(Collected data)
>>>>

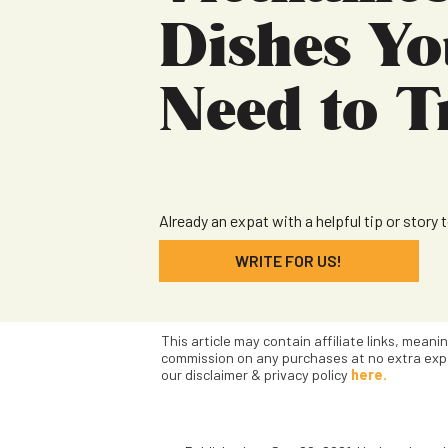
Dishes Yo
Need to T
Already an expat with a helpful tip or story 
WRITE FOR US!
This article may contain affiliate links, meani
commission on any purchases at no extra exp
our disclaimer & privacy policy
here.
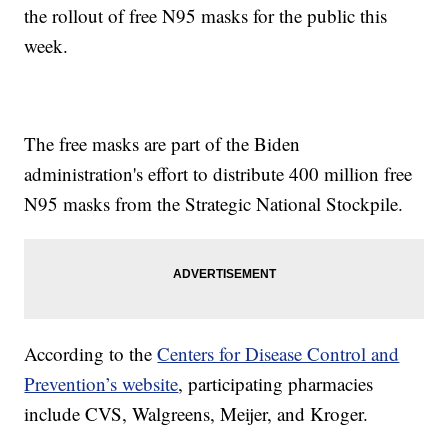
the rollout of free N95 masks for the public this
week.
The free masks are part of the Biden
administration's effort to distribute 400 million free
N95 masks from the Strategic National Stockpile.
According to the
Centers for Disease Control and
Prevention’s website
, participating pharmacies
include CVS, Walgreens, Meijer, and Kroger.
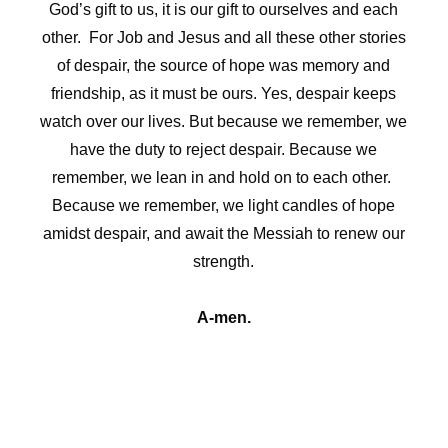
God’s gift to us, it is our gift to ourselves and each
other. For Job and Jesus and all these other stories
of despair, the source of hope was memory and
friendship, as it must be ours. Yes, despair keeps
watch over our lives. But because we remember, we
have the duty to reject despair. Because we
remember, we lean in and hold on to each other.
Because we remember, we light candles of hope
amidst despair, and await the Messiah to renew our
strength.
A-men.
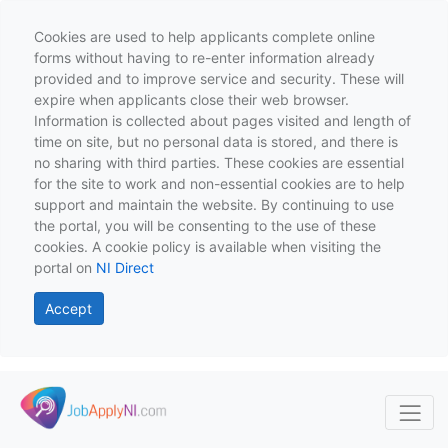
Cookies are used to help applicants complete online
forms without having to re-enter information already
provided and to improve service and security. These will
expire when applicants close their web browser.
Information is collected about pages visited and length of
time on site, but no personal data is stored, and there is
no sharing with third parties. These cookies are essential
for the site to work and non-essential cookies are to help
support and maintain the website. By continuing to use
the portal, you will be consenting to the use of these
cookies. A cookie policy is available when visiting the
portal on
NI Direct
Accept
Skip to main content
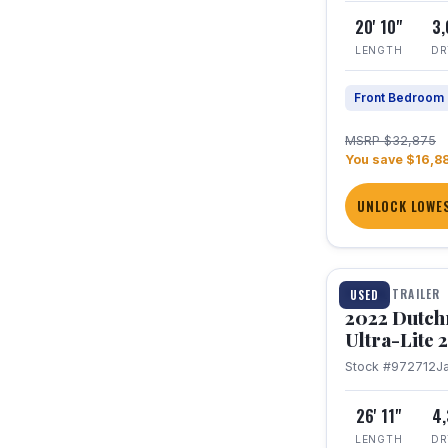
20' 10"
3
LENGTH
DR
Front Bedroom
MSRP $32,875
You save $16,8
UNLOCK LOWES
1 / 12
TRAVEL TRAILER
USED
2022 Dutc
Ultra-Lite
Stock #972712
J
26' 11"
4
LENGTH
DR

<<<<

Your assignment ▸
All of the entries must be reproduced exactly, with no pictures kept.

Your response ▸
Dishes Yo
Need to T
Already an expat with a helpful tip or story 
WRITE FOR US!
This article may contain affiliate links, meani
commission on any purchases at no extra exp
our disclaimer & privacy policy
here.
the rollout of free N95 masks for the public this
week.
The free masks are part of the Biden
administration's effort to distribute 400 million free
N95 masks from the Strategic National Stockpile.
According to the
Centers for Disease Control and
Prevention’s website
, participating pharmacies
include CVS, Walgreens, Meijer, and Kroger.
God’s gift to us, it is our gift to ourselves and each
other. For Job and Jesus and all these other stories
of despair, the source of hope was memory and
friendship, as it must be ours. Yes, despair keeps
watch over our lives. But because we remember, we
have the duty to reject despair. Because we
remember, we lean in and hold on to each other.
Because we remember, we light candles of hope
amidst despair, and await the Messiah to renew our
strength.
A-men.
Cookies are used to help applicants complete online
forms without having to re-enter information already
provided and to improve service and security. These will
expire when applicants close their web browser.
Information is collected about pages visited and length of
time on site, but no personal data is stored, and there is
no sharing with third parties. These cookies are essential
for the site to work and non-essential cookies are to help
support and maintain the website. By continuing to use
the portal, you will be consenting to the use of these
cookies. A cookie policy is available when visiting the
portal on
NI Direct
Accept
Skip to main content
20' 10"
3
LENGTH
DR
Front Bedroom
MSRP $32,875
You save $16,8
UNLOCK LOWES
1 / 12
TRAVEL TRAILER
USED
2022 Dutc
Ultra-Lite
Stock #972712
J
26' 11"
4
LENGTH
DR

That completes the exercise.